▶ _Aim of the task_: Your answer should show every line of the material below that includes "lines".

▶ _Supplied data_:
+---+

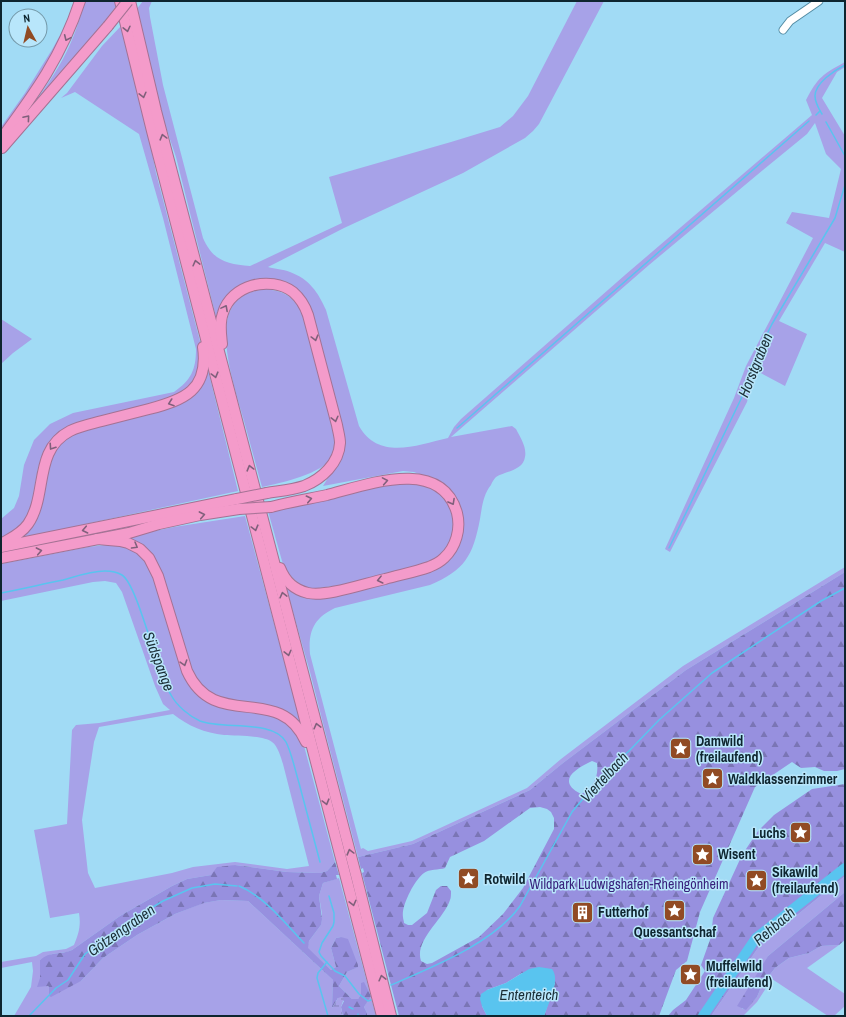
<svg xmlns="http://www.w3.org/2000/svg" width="846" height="1017" viewBox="0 0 846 1017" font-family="'Archivo Narrow',sans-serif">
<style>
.green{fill:#a7a2e8;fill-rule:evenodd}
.forest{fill:url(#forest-firs);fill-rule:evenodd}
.wetland{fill:url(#wetland-marsh)}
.water{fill:#59c4ef}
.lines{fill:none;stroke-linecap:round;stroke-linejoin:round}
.stream{stroke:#59c4ef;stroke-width:1.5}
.river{stroke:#59c4ef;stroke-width:10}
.minor-casing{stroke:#538ca4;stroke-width:9}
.highway-casing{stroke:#a47294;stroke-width:12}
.minor{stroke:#fff;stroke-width:7}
.highway{stroke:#f49bca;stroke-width:10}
.highway-bridge-casing{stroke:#a47294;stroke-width:12;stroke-linecap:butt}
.highway-bridge{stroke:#f49bca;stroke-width:10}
.oneway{stroke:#81607c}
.labels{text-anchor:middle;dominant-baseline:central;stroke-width:3;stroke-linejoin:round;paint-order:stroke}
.poi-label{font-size:14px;font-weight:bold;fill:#0e252f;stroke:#b8e6fb;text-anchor:start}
.park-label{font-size:14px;fill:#38217c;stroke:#b8e6fb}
.water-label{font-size:15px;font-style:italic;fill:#1a2d35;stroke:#b8e6fb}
</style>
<defs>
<pattern id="forest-firs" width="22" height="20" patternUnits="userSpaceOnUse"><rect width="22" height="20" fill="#9790df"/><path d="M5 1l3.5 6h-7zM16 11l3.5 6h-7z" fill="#7a75b5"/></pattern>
<pattern id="wetland-marsh" width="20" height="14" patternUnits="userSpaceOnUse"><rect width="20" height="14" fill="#a7a2e8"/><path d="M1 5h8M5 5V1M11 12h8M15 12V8" fill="none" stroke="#8684bc"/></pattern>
</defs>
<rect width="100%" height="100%" fill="#a1dbf5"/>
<!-- green -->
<g class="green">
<path d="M74,1H78L61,44L1,136V127L25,93L53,48L66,24Z"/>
<path d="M85,1H116L117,8L29,111C42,92 57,72 67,51C75,35 80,18 85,1Z"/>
<path d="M143,1H152L149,8L150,17L163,85L203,238C213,261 227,264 250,266L342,223L329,177L451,142L500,127L513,116L528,96L577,1H604L539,124L533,131L525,138L463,173L344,228L268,267C275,269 283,269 290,272C309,279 318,292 326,310L359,426C379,461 417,445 448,438L454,427L461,419L625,275L812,115L806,100C818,77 823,74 845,62V67L837,72L822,98L845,136V201L844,204L845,205V252L825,243L779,321L807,334L785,386L755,370L747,402L670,552L665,549L734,398L746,366L813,238L786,223L792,212L829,218L841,169L826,154L815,123L807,134L763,170L649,265L451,437L512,426L516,429C520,437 527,447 525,457C523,471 505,471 496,477C494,479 492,482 491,485C483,495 482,507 480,519C473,556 465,570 430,585L335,608C314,618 308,631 310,654L361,849L363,848L368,851L412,841L527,788L561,759L683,666L845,567V572L686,670L563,763L530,790L413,844L358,857L325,731L310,672L285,584L299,593L420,573L458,546L463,534V517L456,499L451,491L442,484L424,476L414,472L403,471L323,486L339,460L341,451L297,292L245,285L217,321L176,157L161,113L136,10Z"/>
<path d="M121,26L147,127L156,173L201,345L197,378L180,397L103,417L46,448L38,468L32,504L28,518L13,534L1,539V519L14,508L19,496L24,465L34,440L50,424L73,413L174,392C191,380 196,370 196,349L163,218L139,134L75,92L61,98L67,93L102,46Z"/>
<path d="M266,289C289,292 297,300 306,321L335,435C334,441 335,450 332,456C324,474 280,483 262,487C256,465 250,443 244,421C236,392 216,335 232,307C240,294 252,291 266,289Z"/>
<path d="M1,319L32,339L13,353L1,364Z"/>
<path d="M207,366L238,491L17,539L24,533L46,473L57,445L74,433L172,407L186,401L194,395Z"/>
<path d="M406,483H421L434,488L443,495L455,514V531L445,552L437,559L426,564L341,585L311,589L299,584L288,573L282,561L268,511L387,485Z"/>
<path d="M245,516L302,727L209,694L193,676L156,566L121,538L174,527Z"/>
<path d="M116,544C132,548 139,551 150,565L198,694L205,700L215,705L251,711L284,719L303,742L335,862L327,871L320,873L287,872L235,865L211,875L187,879L172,886L120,916L72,950L67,952L52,954L40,960V978L49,987L81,981L103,958L137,935L175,914L203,903L221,900L248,901L333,980L332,1016H14L31,987L33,971L32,962L1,968V962L36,956L43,952L66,949L74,945C79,933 81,925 79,913L50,918L34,830L67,824L72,730L76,725L99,723L170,710L163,704L155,686L122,592L116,583L105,581L93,582L1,601V564L88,547ZM173,714C188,726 205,733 224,735C235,736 264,735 272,742C278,746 281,758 283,764L309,866L287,869L235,862L193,867L172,873L95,888L88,873L82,820L94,742L99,727Z"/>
<path d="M845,876V892L768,956L742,1009H746L757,997L762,985L775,968L789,958L809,953L821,946L839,945L807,968L845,994V1006L834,1016H828L772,979L757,1002L743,1016H711L760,945Z"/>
<path d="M339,878L376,1016H367V1013L364,1007L370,996L361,983V994L358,999H352L339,986L347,972L357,967L341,937L336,938L331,948L336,967L331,970L307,948L309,941L321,925L322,914L319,896L323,883Z"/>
</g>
<!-- forest -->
<g class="forest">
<path d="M845,572V769L837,771H824L815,767L801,768L792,762L755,787L700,912L687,961L676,970L659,1016H544L555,983L522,973L506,983L487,990L482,1006L487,1016H399L362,873L364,872L363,868L361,869L358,857L413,844L530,790L563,763L686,670ZM592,761L597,763C599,776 593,789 581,794C556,781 575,769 592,761ZM540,807L547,809L551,812L554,818V829L523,888L503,914L479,937L432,963L427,964L421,961C414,940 444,919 450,900C451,898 451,894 451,891L447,886H441L436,890L427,913L412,925H408L404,923C404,921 403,919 403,917C401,906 415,879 424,873C429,869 439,870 445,868L450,857L484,841L530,808Z"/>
<path d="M845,784V876L760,945L711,1016H668L673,1010L686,1000L705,971L701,965L711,937L713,918L742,855L758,831L774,815L812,789Z"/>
<path d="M335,862L339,875H336L337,879L323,883L319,896L322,919L321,925L309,941L308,948L331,970L336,967L331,948L336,938L341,937L348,939L358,965V967L347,972L339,986L352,999H358L361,994V983L364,982L371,996L364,1007L367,1013V1016H343L341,1007L344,1001L338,998L332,1008L333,980L248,901L221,900L204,903L175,914L137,935L103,958L81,981L51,997L49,996V987L48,986L37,987L40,978V960C50,951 61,955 72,950L120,916L172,886L187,879L211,875L217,867L235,865L287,872L320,873L327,871Z"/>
<path d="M845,892V940L839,945L821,946L809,953L789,958L775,968L762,985L757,997L746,1010L737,1006L768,956Z"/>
</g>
<!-- wetland -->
<path class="wetland" d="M341,997L344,998L341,1007L343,1016H332V1008L338,998Z"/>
<!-- water -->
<path class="water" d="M539,967L552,969C561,980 548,1004 544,1016H487L482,1006L480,999L481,994L487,990L506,983L529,969Z"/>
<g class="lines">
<!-- stream -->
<g class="stream">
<path d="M822,114C819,109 815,103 815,96C815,83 835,70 845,65"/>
<path d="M816,115L820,111"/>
<path d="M826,122L845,156"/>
<path d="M457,428L809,121"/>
<path d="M669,548L741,399L750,368L772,324L835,218L845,185"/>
<path d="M1,593C22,589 43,584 63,580C77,576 91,571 105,571C110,571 117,572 122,575C138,585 157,673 171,695C177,706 189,716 200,721C223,730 273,719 286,742C292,754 295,770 299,783C306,809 313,836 320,862"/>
<path d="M239,886C264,896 286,924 304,943"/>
<path d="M329,896L334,913V922L333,926L322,943L319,952L321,956L335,971L345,976L359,994L368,1001L371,1000"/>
<path d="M327,962L318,973L317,978L328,1016"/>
<path d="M391,985C432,967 494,943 520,906L572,812L601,777L629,751L659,720L712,673L821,601L845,588"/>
<path d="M349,1007L353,1009"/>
<path d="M358,1014V1016"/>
<path d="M29,1016L56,988L68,980L85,954L128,922L163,901L192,888L215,884L237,886"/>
</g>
<!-- river -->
<path class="river" d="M703,1016L756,938L845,868"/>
<defs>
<path id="minor" d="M783,30L790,21L819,1"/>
<g id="highway">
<path d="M120,1L152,131L382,1016"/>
<path d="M130,1L156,111L356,875L391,1016"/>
<path d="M1,139C35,93 62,56 80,1"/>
<path d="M2,148L108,26"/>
<path d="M222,344C221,334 219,323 223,313C231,285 270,275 293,292C300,298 305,306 308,315L337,425C338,431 340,437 340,443C339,463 322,479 304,486C292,490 279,491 267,493"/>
<path d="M271,507C289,502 308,499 327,495C366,485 441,456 457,513C461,529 456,547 444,558C440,562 434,565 429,567C415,572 399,575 385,579C366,583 327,597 308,593C295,590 285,581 280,568"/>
<path d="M97,539L120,541L128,543L140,549L149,558L158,576L187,671C215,733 279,681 306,742"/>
<path d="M1,544C11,538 21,534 28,524C48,495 33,450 70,431C80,426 91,424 102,421C118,417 133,413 149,409C184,400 209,390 203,347"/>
<path d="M1,547L237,499"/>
<path d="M1,558L129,533L159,524L200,515L239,509"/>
</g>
</defs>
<!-- minor casing -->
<use href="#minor" class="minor-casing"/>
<!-- highway casing -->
<use href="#highway" class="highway-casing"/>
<!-- minor -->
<use href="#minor" class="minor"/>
<!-- highway -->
<use href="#highway" class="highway"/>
<defs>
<g id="highway-bridge">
<path d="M108,26L128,1"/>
<path d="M237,499L267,493"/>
<path d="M239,509L271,507"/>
</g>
</defs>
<!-- highway-bridge casing -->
<use href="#highway-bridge" class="highway-bridge-casing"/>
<!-- highway-bridge -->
<use href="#highway-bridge" class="highway-bridge"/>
</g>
<!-- one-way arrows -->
<defs><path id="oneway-chevron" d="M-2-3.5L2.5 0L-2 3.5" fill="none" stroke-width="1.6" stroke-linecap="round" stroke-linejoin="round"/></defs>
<g class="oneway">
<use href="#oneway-chevron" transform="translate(127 29) rotate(77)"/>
<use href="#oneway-chevron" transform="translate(67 38) rotate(114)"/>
<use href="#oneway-chevron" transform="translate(143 95) rotate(76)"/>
<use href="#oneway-chevron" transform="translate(27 118) rotate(-50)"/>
<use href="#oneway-chevron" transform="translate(163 137) rotate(-105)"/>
<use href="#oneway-chevron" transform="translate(196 263) rotate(-104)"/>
<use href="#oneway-chevron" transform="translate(225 308) rotate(-62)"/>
<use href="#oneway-chevron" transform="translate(315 338) rotate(75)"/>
<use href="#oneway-chevron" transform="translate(215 375) rotate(75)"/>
<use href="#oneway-chevron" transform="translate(171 403) rotate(161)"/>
<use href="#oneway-chevron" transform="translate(335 419) rotate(76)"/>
<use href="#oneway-chevron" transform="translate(52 447) rotate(124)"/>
<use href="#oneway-chevron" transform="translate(250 468) rotate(-105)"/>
<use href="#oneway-chevron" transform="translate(385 481) rotate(-10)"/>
<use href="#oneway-chevron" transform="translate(309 499) rotate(-12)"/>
<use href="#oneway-chevron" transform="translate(452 502) rotate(61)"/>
<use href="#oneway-chevron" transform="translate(202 515) rotate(-11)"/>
<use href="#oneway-chevron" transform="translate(255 528) rotate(75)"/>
<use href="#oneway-chevron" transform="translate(85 530) rotate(168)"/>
<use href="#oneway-chevron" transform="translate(135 546) rotate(30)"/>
<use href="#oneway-chevron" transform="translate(39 551) rotate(-11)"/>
<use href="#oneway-chevron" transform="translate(380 580) rotate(166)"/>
<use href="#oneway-chevron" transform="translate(283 595) rotate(-104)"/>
<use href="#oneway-chevron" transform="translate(288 653) rotate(76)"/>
<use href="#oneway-chevron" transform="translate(184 663) rotate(73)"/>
<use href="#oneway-chevron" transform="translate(317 726) rotate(-104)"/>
<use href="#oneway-chevron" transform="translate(326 802) rotate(75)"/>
<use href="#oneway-chevron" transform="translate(350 852) rotate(-105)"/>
<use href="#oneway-chevron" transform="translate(353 903) rotate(76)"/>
<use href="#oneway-chevron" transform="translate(382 978) rotate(-104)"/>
</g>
<!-- icons -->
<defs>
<symbol id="sight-square" viewBox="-11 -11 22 22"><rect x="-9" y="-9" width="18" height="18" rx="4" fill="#914b24" stroke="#b8e6fb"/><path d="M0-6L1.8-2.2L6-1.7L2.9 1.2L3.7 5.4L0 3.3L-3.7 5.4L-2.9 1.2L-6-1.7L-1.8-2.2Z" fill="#fff"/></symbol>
<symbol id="building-square" viewBox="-11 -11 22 22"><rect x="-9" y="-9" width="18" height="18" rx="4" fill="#914b24" stroke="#b8e6fb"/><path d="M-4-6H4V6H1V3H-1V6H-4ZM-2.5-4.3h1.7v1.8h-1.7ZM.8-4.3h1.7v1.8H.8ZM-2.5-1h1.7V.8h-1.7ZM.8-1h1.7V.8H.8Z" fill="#fff"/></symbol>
</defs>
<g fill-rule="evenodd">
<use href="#sight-square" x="668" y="736" width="25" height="25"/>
<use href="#sight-square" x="700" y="766" width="25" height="25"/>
<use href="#sight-square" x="788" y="820" width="25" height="25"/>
<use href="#sight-square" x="690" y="842" width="25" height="25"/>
<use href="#sight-square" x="456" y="866" width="25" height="25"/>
<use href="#sight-square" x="744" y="868" width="25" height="25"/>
<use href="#sight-square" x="662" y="898" width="25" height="25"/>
<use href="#building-square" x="570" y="900" width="25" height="25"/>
<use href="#sight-square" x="678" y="962" width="25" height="25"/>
</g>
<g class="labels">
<!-- poi labels -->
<g class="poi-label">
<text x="696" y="741">Damwild<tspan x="696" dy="16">(freilaufend)</tspan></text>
<text x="728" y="779">Waldklassenzimmer</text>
<text x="786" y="833" text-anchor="end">Luchs</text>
<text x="718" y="854">Wisent</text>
<text x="772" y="872">Sikawild<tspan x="772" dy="16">(freilaufend)</tspan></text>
<text x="484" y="879">Rotwild</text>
<text x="598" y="912">Futterhof</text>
<text x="675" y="932" text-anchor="middle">Quessantschaf</text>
<text x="706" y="966">Muffelwild<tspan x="706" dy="16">(freilaufend)</tspan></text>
</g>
<!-- park labels -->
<g class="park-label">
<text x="629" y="884">Wildpark Ludwigshafen-Rheingönheim</text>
</g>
<!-- water labels -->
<g class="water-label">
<text transform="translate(755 365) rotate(-68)">Horstgraben</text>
<text transform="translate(159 661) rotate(69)">Südspange</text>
<text transform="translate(604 777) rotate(-47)">Viertelbach</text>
<text transform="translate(774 926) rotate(-41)">Rehbach</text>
<text transform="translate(121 930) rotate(-35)">Götzengraben</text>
<text x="529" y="994">Ententeich</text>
</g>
</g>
<!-- border -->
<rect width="846" height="1017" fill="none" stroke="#0e252f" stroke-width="4"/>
<!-- north arrow -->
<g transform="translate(28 28) rotate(352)"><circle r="19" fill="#b8e6fb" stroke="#7499a9"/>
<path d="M0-3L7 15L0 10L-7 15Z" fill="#914b24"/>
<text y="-6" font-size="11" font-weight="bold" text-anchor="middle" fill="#0e252f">N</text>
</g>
</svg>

+---+

▶ _Exercise answer_:
.lines{fill:none;stroke-linecap:round;stroke-linejoin:round}
<g class="lines">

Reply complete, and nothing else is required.